We often think of nations that have a more limited kidney care healthcare ecosystem as being deficient in understanding the burden of kidney disease (Figure 1). Most of the time, we see these nations start the process of understanding how kidney disease (dialysis and CKD) affect their society (and national budgets) by developing kidney disease registries. Registries are an important first step in tackling all the complexities that come with nephrologic and financial management of kidney disease/failure.

But...what if you don't have the governmental willingness/support to create a kidney disease registry? How then do you go about understanding the burden of kidney disease in your country? The ingenious researchers representing Ecuador in this year's NephroWorldCup (La Tri) faced this very challenge.

Figure 1: Etiologies of kidney failure in Ecuador (note the absence of CKDu)



La Tri enter the NephroWorldCup as a pre-registry nation. Researchers pieced together data from various existing databases, performed a number of cross-reference queries and internal validations, and interviewed nephrologists across the country to understand four (4) areas in kidney disease management:

  1. the burden of CKD and ESKD

  2. the costs

  3. the mechanism of kidney care delivery by nephrologists

  4. the perceptions and experiences of kidney care by primary care providers

To begin, the researchers analyzed the burden of ESKD and CKD. ESKD has exploded in Ecuador. Piecing together data from various databases, the prevalence of ESKD in CY 2008 was approximately 400 patients; a prevalence that has jumped to over 7000 in CY 2018 (Figure 2). The team predicts a prevalence of 18,255-24,474 by CY 2023.

Figure 2: Prevalence of dialysis patients from 2015-2018 | Black line represents incidence

This explosive growth is, in part, due to the scourge of diabetes mellitus and hypertension. It is also due to an increase in CKD awareness and diagnoses (Figure 3).

Figure 3: Identification of patients with CKD

All those patients require treatment; and all that treatment costs the Ecuadorian society a lot of money. Eleven percent of its total public health budget is spent on just one diagnosis and treatment: ESKD and dialysis.

And the number of Nephrologists in-country to serve those patients continues to be under strain.
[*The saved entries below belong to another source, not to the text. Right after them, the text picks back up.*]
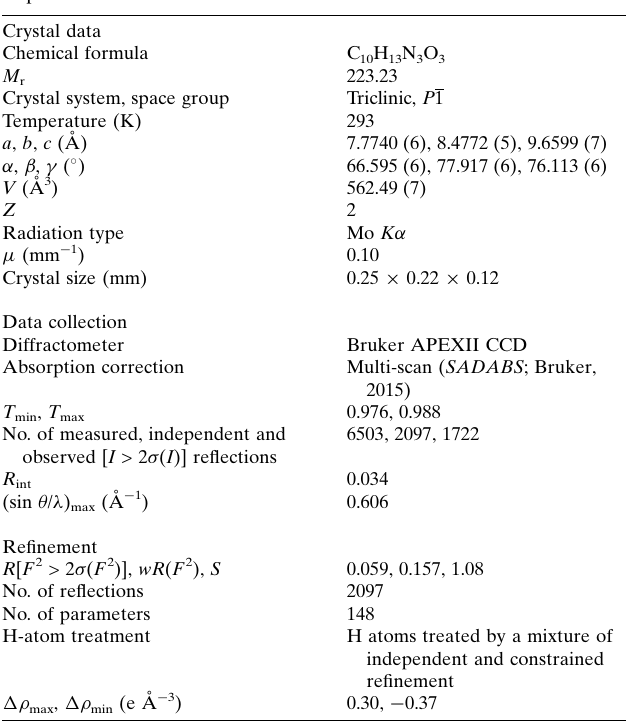
Table 2 Experimental details.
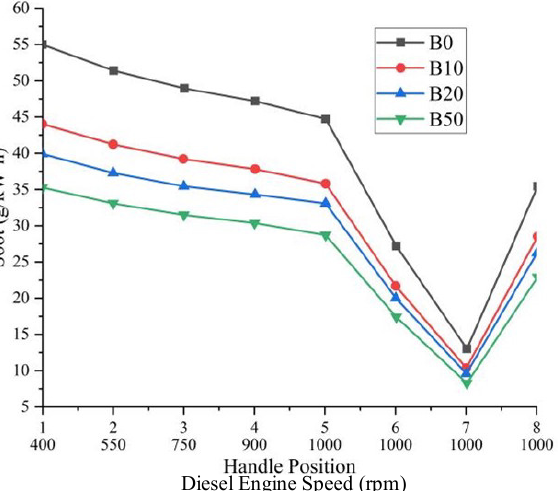
Figure 7. The soot curve of biodiesel with different ratios under various working conditions.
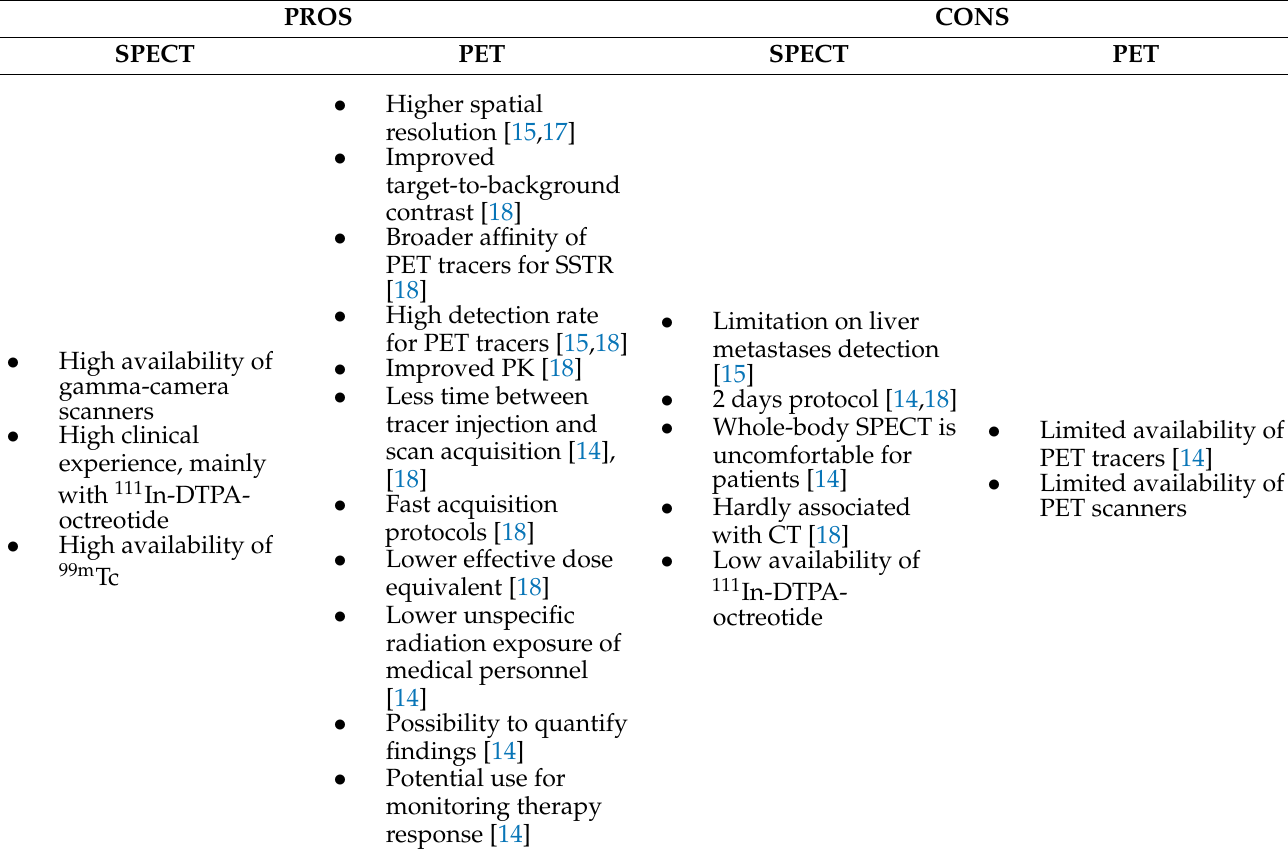
Table 4. Advantages and disadvantages for PET and SPECT imaging in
In 2019, there were 16.6 Nephrologists per million population (pmp); nearly all of those specialists are located exclusively in-or-near the urban areas (Figure 4).

Figure 4: Nephrologist resources in the Western Hemisphere | Presented at the 2019 Global Kidney Health Academy and American Society of Nephrology annual meeting | Courtesy of the International Society of Nephrology

Lastly, given the few Nephrologists in Ecuador and their scarcity outside of urban centers, much of the early recognition/identification of CKD patients falls at the feet of the primary care physician. Unfortunately the lack of awareness that CKD is a growing societal burden and/or education about how simple blood and urine tests can identify people with CKD hinder this effort.

Video 1: Value of a registry | Courtesy of the National Organization of Rare Disorders

So where does this leave La Tri? This team really plays harder on the field than the paper would suggest. Being able to characterize the nation's kidney disease burden on many levels in the absence of a kidney disease registry is a tremendous feat (Video 1). There are certainly limitations on the completeness of the data and the extent to which even granular patterns can be uncovered by using the methods of the researchers. Nevertheless, in a nation with an explosion of CKD and no legitimate database that captures this event, La Tri is to be commended!